Her breath is soft, controlled, as if she’s too self-conscious to breathe, as if she’s afraid her breathing will trigger annoyance or concern. She’s lying near me and leaning into me. My arm is beneath her and curled around her, and I interpret her breath and tighten my bicep and forearm and pull her to me. And listen. I listen.

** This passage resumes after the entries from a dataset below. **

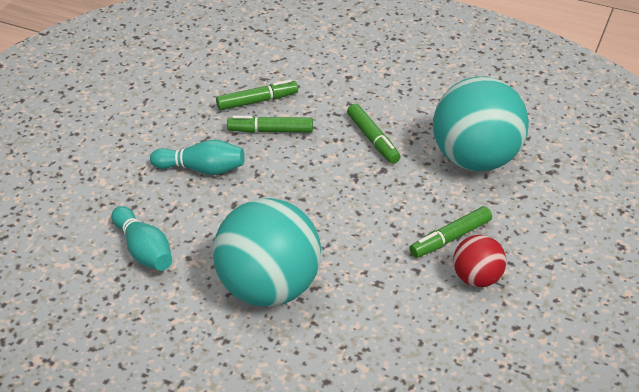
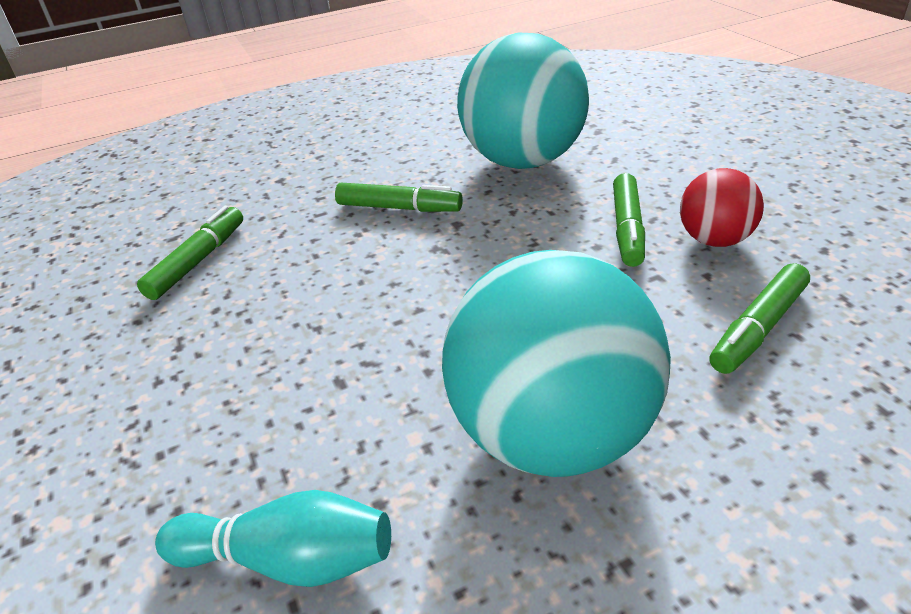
camera: 45 degrees left, 5 degrees down
(202, 169) = (226, 377): turquoise bowling pin -> none
(271, 131) = (263, 275): green marker -> green marker (758, 328)

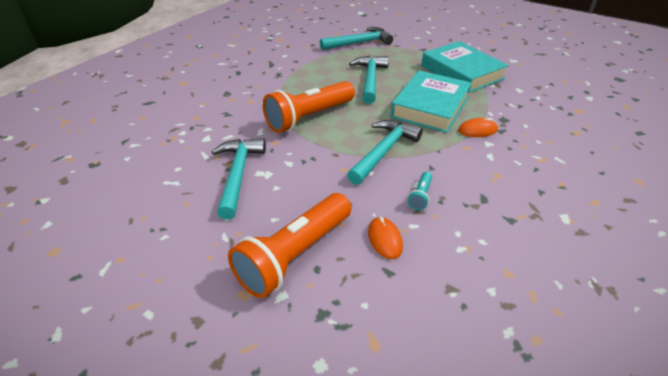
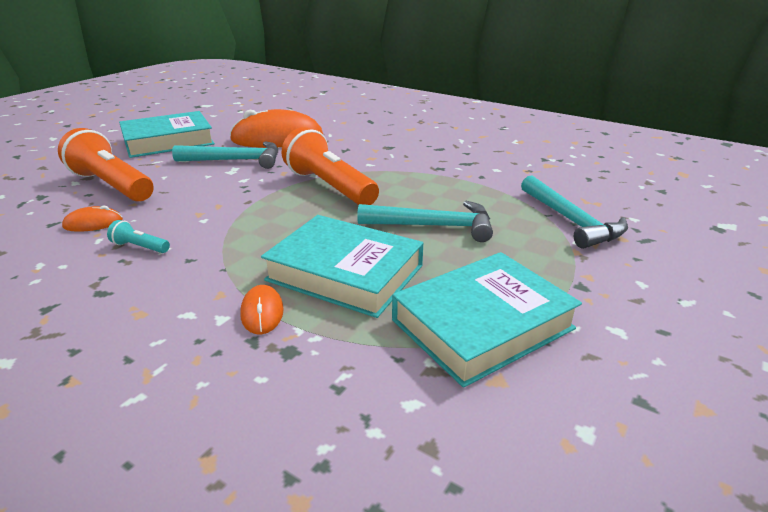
camera: 90 degrees right, 10 degrees down
(151, 244) = (168, 141): none -> turquoise book
(178, 155) = (277, 138): none -> orange mouse
(384, 151) = (239, 229): turquoise hammer -> none

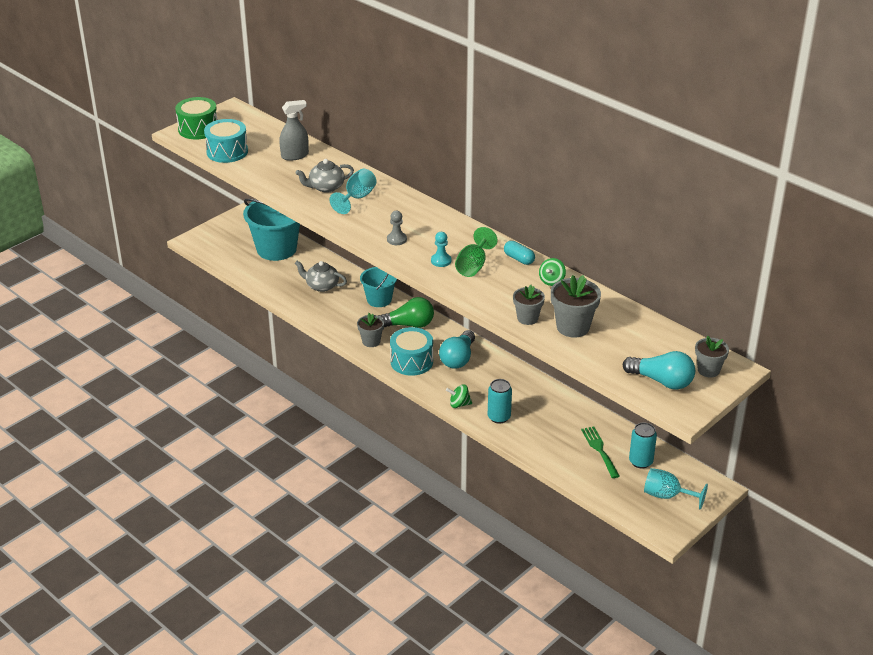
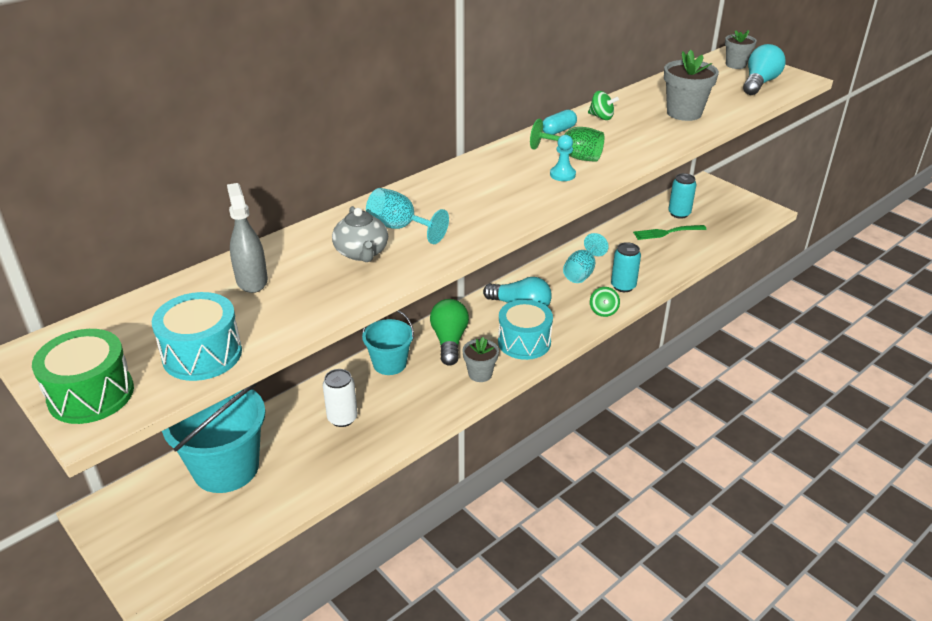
camera: 85 degrees left, 0 degrees up
(321, 286) = (342, 418): grey teapot -> white can
(396, 239) = (512, 201): grey pawn -> none
(527, 318) = (673, 133): grey flower pot -> none
(667, 496) = (722, 206): turquoise goblet -> turquoise goblet (582, 272)

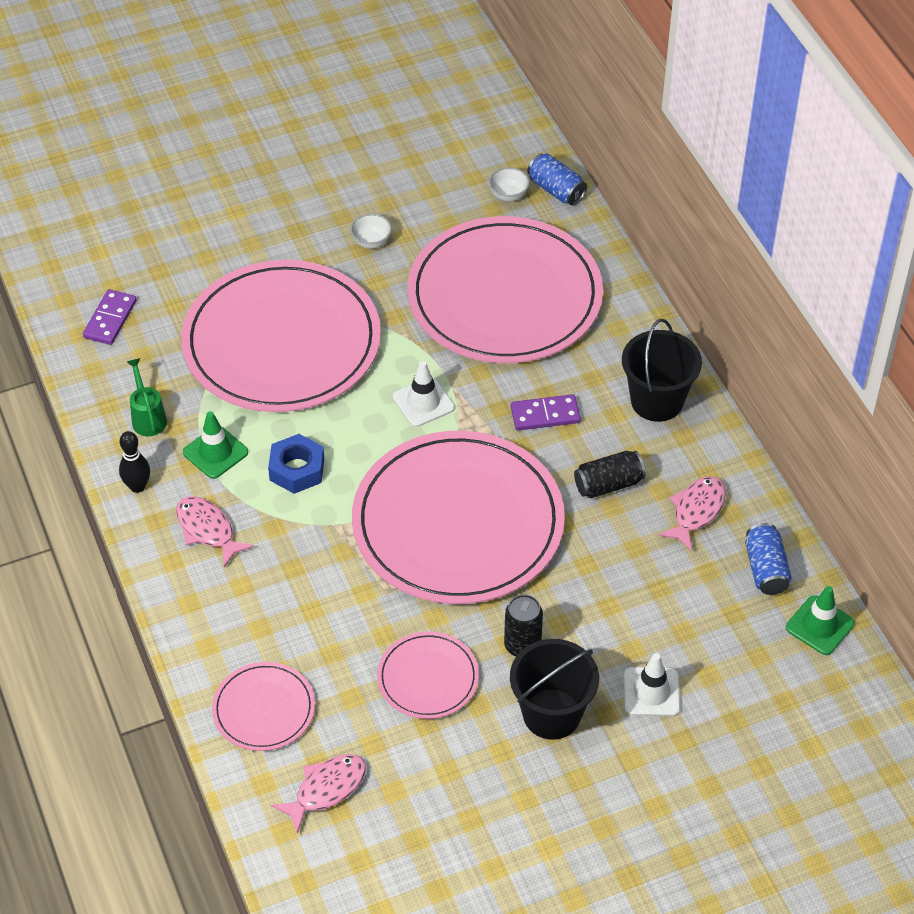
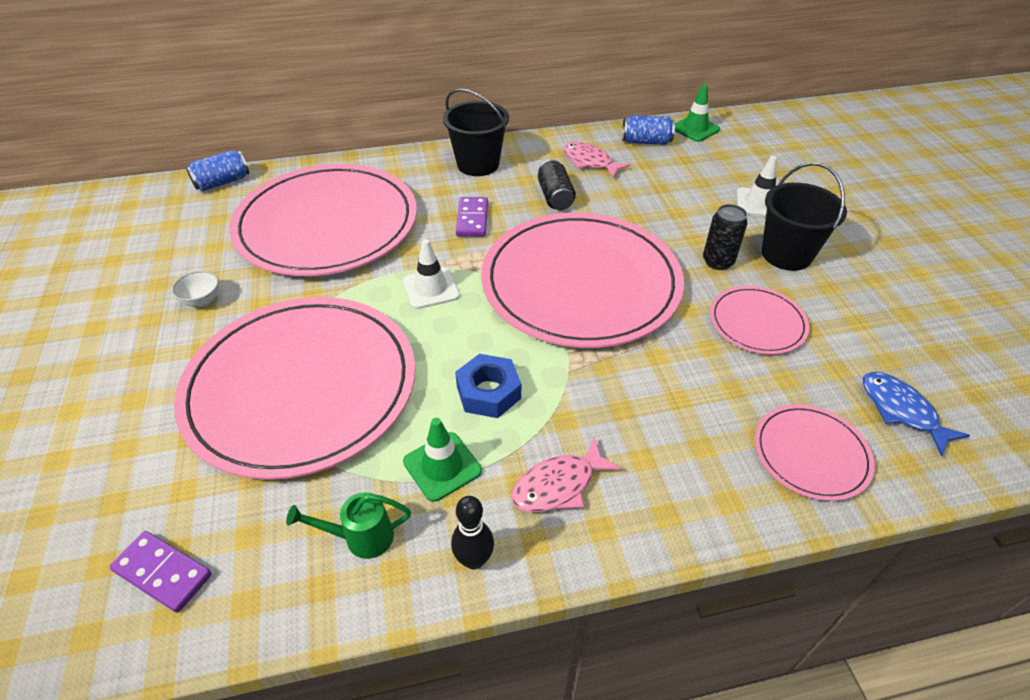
camera: 80 degrees left, 5 degrees down
(326, 789) = (901, 411): pink fish -> blue fish
(508, 195) = (208, 208): white bowl -> none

Then words obscure images. Syntax and grammar, and refined imagery, unspool and dissolve in a sea of blackness: a hand fingers an open wound as the sky withers and droops inward. High overhead the sun blinks and the absence of light shimmers in the moment of the essence, when all things shrink and freeze and grope and gripe and convulse on the acid of tongues swimming in a sea of oblivion. A man with a blank face skitters through a window—the glass ripples—and rushes toward me, but then he stops and spins and freezes: on his back are breasts concealed in a halter top, and a blank face is in the back of his head. Hair curls down around the cheeks and chin and breaks against the shoulders. Shadows push into the face and a fist emerges—the wrist hangs where the nose should be. The woman convulses and collapses. She lands on her stomach and the fist protruding from her face uncurls its fingers and crawls across the room, carrying the head and body. And it stops in front of me and trembles. Then the woman’s legs, now at eye level, twitch and bend, and the hand pushes up, propels away from the floor, and the woman arches her back and lands on her feet, and — We’re in a glass dome submerged in water. The woman and I are seated at a table, sitting on toilets, each shitting. Our shit floats through tubes and pollutes the water outside the dome. The woman watches her shit dissolve into the water and she smiles—she’s grinding her teeth, moving her jaw horizontally. Then she opens her mouth—to speak?—and rocks tumble out and smack the tabletop. Each rock cracks open and spills snot onto the table. The snot bubbles and foams and transforms into a few dozen worms, each baring the head of a kitten. The kitten-worms mew, mew, and the sounds pulse and crack the glass on the dome. Water races through the cracks and fills the dome, fills the dome, and— and—

I listen. Listen.

Anne is still lying beside me. Her breath taps the melody of a poem I can’t deconstruct. And the tones of her message, shallow and oblique, slip into the pores in my face and neck and lull me back to sleep.